Configure Alert Notifications using VictorOps in Splunk App for Infrastructure

VictorOps for Splunk (VictorOps) is an automated incident management software that aligns log management, monitoring, chat tools, and more to automate delivery of alert notifications. When VictorOps is integrated with Splunk App for Infrastructure, you can create and manage alerts to notify a designated person or on-call team with information about a triggered alert.

To use this feature, you must first have an installed instance of VictorOps, and configure integration with Splunk App for Infrastructure as described in this topic. To send alert notifications using VictorOps, see Send a VictorOps alert notification in Splunk App for Infrastructure.

Prerequisites

• VictorOps installed. VictorOps is available from Splunkbase at VictorOps For Splunk.

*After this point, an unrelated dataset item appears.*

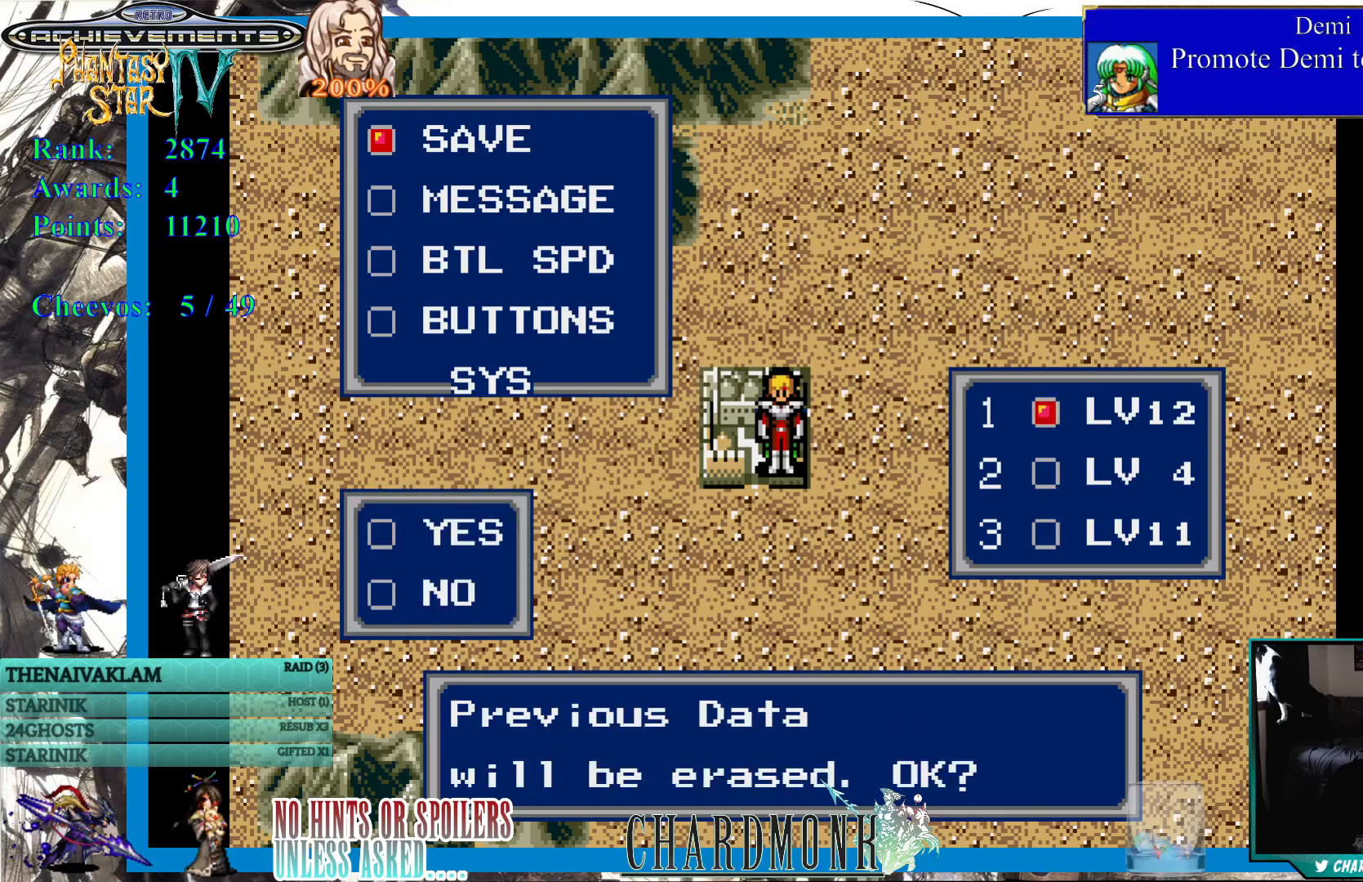
{"buttons": [], "left_stick": "center", "right_stick": "center", "events": [[83, "CIRCLE", "up"]]}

Also see the Splunk App for Infrastructure VictorOps Integration Guide, which contains similar steps to what is in this section.
• VictorOps admin or user account created.
• Access to API key and Routing Key credentials from VictorOps

Configure VictorOps Integration with Splunk App for Infrastructure

1. In VictorOps, retrieve your API Key and Routing Key.

• 1a. Go to Settings > Alert Behavior > Integrations > All integrations.

• 1b. Scroll to Splunk, Inc and click the icon to enable the integration.

• 1c. After the integration is enabled, the Splunk, Inc page displays with the Service API Endpoint information and API key. The API Key is the 32 character key as shown between alert and $routing_key, as shown in the screen below. Copy and save this key.

• 1d. Go to Settings > Alert Behavior > Routing Keys, and choose the routing key you want to use for this integration. Copy and save this key.

2. Store the Splunk VictorOps API Key and Routing Key in Splunk App for Infrastructure.

• 2a. In Splunk App for Infrastructure, go to Settings > Notifications > VictorOps Settings.

• 2b. Enter a unique Name to identify these credentials.

• 2c. Enter your Splunk VictorOps API Key.

• 2d. Enter your Splunk VictorOps Routing Key.

• 2e. Click Save Credentials. A message displays stating Success saving VictorOps settings, and a test notification is sent to your VictorOps timeline.

3. (Optional) Verify the authentication of Splunk App for Infrastructure in Splunk VictorOps.

• 3a. Go to your Splunk VictorOps timeline and validate a notification from Splunk App fro Infrastructure is displaying, stating Splunk SII, Info: Test verification integration.

• 3b. If this notice is not validated, check your API Key and Routing Key and retry saving your credentials.

You are now integrated with VictorOps and can create notifications in Splunk App for Infrastructure when creating alerts.

Creating and sending a VictorOps alert notification

For information about creating and sending an alert using VictorOps, see the Send a VictorOps alert notification in Splunk App for Infrastructure in the Splunk App for Infrastructure User Guide.

Removing VictorOps credentials

You must have administrator privileges on VictorOps to remove credentials.

To remove saved VictorOps credentials from the Splunk App for Infrastructure instance, you must use the Remove Credentials button to fully remove them.

1. In Splunk App for Infrastructure, go to Settings > Notifications > VictorOps Settings.
2. Saved credentials display in the dialog. If you want to remove these credentials, click Remove Credentials.
3. On the Remove Credentials dialog, click Remove. The VictorOps credentials are removed and you can add new credentials.